Un contrat de ‘création de logo’ est un contrat de prestation de service, soit la création du logo en elle-même, et de vente, soit la cession des droits du graphiste sur le logo qu’il a créé.

La fourniture d’un logo que le client puisse utiliser paisiblement et sans être accusé de contrefaçon, ou parasitisme ou autre infraction de concurrence déloyale est un élément essentiel du contrat, puisque le terme ‘création’ implique nécessairement que la prestation consiste à ‘créer’ et non à ‘recopier’.

S’il est possible que la ressemblance entre deux logos soit fortuite, tout designer ou graphiste est conscient du risque tenant au fait que la création d’un logo ou d’une enseigne consiste très souvent à insérer dans un dessin des objets se rapportant à l’activité du client, ce dont il résulte que les risques de ressemblance avec un autre logo dans le même secteur d’activité sont importants.

Internet met à la disposition des graphistes et designers de nombreux outils permettant aux créateurs d’éviter l’écueil de contrefaçon : par exemple la fonctionnalité de recherche d’images de Google (recherche de similarité dans les sites internet) et diverses banques d’images avec fonctionnalité de recherches d’image.

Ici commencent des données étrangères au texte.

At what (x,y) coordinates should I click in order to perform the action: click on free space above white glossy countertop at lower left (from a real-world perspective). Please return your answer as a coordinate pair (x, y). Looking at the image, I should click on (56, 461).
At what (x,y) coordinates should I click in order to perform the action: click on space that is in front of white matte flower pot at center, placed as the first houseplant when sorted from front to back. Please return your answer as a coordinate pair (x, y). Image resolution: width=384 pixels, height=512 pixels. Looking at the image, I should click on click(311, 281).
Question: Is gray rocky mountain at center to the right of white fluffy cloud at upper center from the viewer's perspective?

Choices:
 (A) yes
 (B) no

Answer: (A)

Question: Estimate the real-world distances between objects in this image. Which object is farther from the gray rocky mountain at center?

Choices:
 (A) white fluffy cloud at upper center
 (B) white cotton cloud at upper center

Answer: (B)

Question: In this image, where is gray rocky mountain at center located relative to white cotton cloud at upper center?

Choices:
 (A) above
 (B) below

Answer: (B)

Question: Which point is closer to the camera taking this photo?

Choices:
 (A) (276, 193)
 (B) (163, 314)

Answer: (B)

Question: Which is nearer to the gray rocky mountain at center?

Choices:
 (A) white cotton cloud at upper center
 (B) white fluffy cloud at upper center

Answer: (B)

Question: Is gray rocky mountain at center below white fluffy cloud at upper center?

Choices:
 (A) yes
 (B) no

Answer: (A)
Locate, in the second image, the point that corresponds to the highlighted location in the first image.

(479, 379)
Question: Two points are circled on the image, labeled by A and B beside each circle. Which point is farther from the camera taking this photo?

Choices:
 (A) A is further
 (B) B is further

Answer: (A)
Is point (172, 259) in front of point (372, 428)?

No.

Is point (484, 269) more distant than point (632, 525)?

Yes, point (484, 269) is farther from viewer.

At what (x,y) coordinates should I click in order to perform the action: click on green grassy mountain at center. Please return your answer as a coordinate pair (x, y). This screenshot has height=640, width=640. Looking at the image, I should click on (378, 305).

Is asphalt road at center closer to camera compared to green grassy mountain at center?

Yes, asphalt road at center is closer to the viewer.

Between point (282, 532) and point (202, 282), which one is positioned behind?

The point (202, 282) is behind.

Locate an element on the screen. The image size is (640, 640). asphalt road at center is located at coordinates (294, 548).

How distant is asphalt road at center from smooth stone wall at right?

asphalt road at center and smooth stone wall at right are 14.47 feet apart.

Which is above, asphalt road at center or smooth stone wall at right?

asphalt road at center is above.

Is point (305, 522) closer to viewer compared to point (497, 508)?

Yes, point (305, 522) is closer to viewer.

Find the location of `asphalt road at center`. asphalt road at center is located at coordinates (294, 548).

En l’occurrence,  les fonctionnalités de recherche d’images de Google auraient permis de détecter la similarité entre les logos conçus, peu important à cet égard que la société victime de la contrefaçon n’ait pas procédé au dépôt de son dessin. Cette recherche en ligne de similarités incombe au prestataire concepteur du logo, elle est l’accessoire de la prestation qu’il délivre, la similarité de la création viciant l’essence même son travail. Le prestataire est par ailleurs un professionnel du design et du logo, tandis que son client n’est qu’un profane en matière de design.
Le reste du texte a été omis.